In 1919, the New York Times published1 a headline which read, simply: “Bolshevism is Dead.”  In spite of their premature obituary, Lenin and his Bolsheviks assassinated Tsar Nicholas II and assumed control of the state.  The Soviet Communist regime went on to challenge the primacy of the U.S. as one of the world’s two great superpowers.  The ensuing Cold War resulted in immeasurable human tragedy and massive financial costs that are universally recognized.  Clearly, to borrow from Mark Twain, the rumors of Bolshevism’s death were greatly exaggerated.

Less than 100 years later, President Bush reminded the world of the grave error embodied in the Times’ headline.  Comparing Osama bin Laden to Vladimir Lenin, he told a gathering of the Military Officers’ Association in 2006 that the world had paid a “terrible price” because it did not “heed Lenin's words.”  Former National Security Advisor Zbigniew Brzezinski said of Bush’s comparison: “That is quite a compliment to bin Laden…The ‘Islamic’ jihad is, at best, a fragmented and limited movement that hardly resonates in most of the world.” Later, after a similar Bush speech in 2007, then-senator Hillary Clinton (D-NY) stated the President’s analogies were not going to “make America safer.”

In the wake of the failed Christmas-Day bombing of Northwest Airlines Flight 253, we discover, yet again, the folly of the Brzezinski- Clinton doctrine.  Its followers rely on the false belief that our Jihadist enemy is disjointed and disorganized.  This idea is dangerous enough when espoused by minority party back-benchers.  However, when leaders of the party controlling the executive branch adopt it as their mantra, they commit an act of negligence that is akin, both morally and strategically, to writing-off Lenin and his Bolsheviks in the early twentieth century.  Further evidence of this fact may be culled from the headlines of 2009.
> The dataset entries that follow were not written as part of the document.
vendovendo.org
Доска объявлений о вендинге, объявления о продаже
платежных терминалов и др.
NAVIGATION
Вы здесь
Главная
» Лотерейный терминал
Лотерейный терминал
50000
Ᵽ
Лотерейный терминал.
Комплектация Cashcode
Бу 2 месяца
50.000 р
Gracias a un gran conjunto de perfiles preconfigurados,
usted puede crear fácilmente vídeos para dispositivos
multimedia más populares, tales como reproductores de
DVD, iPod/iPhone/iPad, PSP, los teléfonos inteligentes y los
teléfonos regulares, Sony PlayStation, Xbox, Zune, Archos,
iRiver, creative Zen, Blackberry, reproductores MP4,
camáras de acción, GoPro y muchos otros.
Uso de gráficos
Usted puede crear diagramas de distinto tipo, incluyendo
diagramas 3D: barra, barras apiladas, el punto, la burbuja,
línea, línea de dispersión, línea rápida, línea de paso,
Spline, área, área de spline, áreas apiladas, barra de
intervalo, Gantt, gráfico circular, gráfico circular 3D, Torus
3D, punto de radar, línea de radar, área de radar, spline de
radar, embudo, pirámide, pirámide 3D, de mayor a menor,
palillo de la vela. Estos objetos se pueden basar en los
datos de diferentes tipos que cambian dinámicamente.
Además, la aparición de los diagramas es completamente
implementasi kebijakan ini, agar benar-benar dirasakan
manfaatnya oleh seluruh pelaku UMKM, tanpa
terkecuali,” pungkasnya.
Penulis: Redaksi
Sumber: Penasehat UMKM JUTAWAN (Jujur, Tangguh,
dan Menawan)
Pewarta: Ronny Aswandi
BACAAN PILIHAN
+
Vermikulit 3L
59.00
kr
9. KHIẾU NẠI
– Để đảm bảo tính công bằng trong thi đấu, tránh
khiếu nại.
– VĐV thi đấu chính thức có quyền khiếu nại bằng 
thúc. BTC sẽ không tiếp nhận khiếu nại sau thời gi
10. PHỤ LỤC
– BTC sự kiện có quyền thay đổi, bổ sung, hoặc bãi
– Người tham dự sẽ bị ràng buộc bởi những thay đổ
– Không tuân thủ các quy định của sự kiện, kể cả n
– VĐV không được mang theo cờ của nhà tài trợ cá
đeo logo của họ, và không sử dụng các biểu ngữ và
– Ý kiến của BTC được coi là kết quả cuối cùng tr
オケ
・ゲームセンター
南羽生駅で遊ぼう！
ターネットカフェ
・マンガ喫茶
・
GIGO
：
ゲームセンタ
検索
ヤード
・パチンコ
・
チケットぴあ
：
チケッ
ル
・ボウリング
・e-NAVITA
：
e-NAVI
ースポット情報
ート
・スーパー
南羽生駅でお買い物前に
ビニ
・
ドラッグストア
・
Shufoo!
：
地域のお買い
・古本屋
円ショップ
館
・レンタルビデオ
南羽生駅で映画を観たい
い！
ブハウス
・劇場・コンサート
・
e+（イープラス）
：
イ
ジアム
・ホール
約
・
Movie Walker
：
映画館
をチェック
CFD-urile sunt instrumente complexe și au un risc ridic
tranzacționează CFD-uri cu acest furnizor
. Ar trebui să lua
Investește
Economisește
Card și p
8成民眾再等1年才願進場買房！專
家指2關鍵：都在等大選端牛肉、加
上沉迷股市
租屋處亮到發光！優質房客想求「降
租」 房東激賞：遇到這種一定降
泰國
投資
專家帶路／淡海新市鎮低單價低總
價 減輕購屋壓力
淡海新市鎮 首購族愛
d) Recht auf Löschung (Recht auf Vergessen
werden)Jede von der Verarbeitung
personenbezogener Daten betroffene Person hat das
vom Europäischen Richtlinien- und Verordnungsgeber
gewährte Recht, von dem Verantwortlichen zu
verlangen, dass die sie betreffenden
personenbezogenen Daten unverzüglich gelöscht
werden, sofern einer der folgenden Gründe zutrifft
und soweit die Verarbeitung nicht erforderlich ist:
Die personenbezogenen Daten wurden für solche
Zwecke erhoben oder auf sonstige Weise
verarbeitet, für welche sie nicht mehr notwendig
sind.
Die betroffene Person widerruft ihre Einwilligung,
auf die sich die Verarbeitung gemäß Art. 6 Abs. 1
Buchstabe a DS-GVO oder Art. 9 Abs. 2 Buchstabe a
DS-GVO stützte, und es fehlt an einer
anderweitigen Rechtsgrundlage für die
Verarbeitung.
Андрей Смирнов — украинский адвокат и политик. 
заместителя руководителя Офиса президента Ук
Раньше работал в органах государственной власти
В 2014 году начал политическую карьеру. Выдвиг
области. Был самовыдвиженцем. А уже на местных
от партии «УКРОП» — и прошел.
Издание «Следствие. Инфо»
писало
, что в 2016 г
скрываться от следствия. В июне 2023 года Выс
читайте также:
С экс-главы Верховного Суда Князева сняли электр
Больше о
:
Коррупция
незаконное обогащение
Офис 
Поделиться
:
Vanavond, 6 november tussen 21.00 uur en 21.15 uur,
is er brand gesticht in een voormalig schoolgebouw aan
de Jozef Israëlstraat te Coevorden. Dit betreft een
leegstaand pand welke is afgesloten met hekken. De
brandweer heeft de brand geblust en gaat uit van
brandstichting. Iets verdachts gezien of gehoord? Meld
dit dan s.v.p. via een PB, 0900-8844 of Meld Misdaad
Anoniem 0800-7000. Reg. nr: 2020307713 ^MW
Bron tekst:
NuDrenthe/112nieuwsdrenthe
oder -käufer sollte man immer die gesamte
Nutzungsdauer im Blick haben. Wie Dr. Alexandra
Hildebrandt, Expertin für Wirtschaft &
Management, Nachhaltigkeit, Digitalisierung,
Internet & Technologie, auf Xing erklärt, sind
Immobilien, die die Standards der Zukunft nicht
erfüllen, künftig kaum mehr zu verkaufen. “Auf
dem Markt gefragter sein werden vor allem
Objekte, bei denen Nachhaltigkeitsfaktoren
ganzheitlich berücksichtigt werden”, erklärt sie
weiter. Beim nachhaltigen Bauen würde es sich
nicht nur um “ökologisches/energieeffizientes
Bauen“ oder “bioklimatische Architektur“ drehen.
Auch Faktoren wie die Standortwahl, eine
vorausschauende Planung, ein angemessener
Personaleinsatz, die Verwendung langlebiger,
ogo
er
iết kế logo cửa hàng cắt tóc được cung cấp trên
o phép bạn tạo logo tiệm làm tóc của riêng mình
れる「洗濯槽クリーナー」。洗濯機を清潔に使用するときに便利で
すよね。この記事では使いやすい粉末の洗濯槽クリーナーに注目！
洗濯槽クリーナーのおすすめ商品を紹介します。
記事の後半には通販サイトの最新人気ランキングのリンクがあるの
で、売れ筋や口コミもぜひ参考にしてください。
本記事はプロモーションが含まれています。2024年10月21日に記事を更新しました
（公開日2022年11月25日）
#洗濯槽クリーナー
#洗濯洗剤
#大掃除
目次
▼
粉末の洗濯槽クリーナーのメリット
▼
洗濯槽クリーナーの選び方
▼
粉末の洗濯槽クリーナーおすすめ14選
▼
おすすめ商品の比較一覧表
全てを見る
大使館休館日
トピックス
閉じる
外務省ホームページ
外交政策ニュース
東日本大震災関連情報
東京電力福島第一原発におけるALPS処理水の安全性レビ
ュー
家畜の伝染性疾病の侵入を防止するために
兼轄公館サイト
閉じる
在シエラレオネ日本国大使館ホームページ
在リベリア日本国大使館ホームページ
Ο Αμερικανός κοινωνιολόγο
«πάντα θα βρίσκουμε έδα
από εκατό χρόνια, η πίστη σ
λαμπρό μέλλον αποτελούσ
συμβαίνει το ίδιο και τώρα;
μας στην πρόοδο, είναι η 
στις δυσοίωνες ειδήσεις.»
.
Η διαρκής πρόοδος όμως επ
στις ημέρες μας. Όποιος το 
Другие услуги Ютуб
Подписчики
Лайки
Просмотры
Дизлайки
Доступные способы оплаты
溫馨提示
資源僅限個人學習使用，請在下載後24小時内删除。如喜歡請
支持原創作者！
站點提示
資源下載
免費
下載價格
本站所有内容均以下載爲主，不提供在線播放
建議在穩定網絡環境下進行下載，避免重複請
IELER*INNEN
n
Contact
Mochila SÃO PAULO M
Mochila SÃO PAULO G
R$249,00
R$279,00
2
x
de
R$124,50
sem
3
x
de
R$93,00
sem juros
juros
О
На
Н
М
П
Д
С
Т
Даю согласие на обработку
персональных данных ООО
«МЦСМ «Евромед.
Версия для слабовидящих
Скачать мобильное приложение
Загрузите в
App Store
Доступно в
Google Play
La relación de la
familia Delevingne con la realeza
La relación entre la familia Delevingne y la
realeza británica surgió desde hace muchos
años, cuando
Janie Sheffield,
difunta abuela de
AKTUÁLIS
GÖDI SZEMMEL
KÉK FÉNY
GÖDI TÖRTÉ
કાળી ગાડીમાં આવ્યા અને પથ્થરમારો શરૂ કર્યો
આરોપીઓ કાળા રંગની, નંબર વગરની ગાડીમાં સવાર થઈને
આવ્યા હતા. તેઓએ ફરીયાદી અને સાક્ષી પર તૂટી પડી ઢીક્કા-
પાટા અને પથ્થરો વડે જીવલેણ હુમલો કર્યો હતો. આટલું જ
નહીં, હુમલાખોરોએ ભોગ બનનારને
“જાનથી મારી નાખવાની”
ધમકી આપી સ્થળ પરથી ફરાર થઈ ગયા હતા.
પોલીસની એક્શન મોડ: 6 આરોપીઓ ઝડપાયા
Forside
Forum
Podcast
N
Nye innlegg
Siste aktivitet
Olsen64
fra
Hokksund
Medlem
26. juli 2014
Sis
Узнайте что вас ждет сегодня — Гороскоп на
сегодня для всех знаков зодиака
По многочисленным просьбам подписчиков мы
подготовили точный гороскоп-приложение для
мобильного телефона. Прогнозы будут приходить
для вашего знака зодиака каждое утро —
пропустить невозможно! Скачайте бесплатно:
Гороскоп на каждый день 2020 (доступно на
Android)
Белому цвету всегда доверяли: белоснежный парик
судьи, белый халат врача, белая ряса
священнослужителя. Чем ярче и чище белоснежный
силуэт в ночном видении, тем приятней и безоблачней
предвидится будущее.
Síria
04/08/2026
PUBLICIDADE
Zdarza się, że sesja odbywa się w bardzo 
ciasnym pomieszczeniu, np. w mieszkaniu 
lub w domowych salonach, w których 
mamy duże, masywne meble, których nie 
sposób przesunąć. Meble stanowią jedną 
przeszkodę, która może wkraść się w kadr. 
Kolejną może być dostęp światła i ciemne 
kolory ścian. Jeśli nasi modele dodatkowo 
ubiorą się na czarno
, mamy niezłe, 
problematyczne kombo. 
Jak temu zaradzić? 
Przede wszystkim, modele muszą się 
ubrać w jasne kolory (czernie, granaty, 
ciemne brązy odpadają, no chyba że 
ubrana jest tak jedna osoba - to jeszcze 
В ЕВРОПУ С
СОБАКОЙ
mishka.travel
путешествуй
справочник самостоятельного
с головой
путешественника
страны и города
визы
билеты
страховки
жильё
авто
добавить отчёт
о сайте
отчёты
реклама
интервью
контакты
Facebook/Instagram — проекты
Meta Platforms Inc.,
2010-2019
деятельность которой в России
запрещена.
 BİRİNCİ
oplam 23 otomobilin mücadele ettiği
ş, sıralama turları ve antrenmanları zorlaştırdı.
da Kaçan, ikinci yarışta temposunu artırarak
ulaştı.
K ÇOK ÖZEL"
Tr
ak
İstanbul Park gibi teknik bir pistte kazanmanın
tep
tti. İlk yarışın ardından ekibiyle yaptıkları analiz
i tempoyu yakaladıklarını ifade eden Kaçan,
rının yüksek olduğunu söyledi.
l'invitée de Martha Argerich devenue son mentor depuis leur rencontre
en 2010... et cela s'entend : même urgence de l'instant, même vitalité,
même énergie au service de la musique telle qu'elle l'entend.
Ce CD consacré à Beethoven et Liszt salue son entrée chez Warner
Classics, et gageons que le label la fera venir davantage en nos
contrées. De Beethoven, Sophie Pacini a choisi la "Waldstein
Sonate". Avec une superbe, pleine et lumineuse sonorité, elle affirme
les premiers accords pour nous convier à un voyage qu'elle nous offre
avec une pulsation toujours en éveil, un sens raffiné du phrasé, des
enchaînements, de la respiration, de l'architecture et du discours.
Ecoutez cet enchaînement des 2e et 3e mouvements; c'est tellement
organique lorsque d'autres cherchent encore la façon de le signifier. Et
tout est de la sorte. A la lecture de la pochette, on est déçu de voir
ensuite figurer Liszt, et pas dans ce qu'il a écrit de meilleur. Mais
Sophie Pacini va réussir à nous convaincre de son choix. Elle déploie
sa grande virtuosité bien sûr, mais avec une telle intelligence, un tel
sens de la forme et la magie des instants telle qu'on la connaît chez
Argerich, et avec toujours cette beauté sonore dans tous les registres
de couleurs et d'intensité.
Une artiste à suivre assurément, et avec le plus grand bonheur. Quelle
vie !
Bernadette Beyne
The first day of June, 2009 saw the killing of one soldier and wounding of another at a U.S. military recruiting center by an American believed to have been radicalized in Yemen.   In July, we had the Jemaah Islamiyah bombings of the JW Marriott and Ritz-Carlton hotels in Jarkarta and the indictments of Abdifatah Yusuf Isse and Salah Osman Ahmed, who were part of an estimated twenty Somali Americans returning to their native land to join Jihadist groups.   September brought the arrests of U.S. citizens Najibullah Zazi and Bryant Neal Vinas in a bomb plot that authorities considered the most significant threat to Americans since the September 11 attacks.  Two months later, in November, the nation watched in horror as the press reported on the Fort Hood executions of 13 people by Army Major Nidal Malik Hasan.  As the holiday season began in December, it was reported that five American Muslims in Pakistan were training for Jihad and meeting with Jamat-ud-Dawa, a banned militant group, and JeM, which has links to al-Qaeda and the 2002 murder of Wall Street Journal reporter Daniel Pearl.  Then, as the holiday season drew to a close, 2009 ended with the near-murder of 289 people on Christmas Day. 

It’s time for Congress and the President to get serious about defending Americans at home and abroad.  In order to prevent future, more successful attacks, our leaders must recognize the fact that the U.S. is now engaged in a global guerilla war.  Such a realization would have several immediate policy implications: discarding the politically correct coddling of jihadist ideology wherever it is promoted, including mosques and the workplace; treating future terrorist attacks as acts of war; utilizing military tribunals rather than the civilian court system to prosecute combatants; developing a new information sharing model; and stopping the unionization of the TSA, as some members of Congress are currently proposing.  Many additional steps will be required but these initial actions will demonstrate to Americans that their leaders listened to the Christmas Day wake-up call they received from Al Qaeda.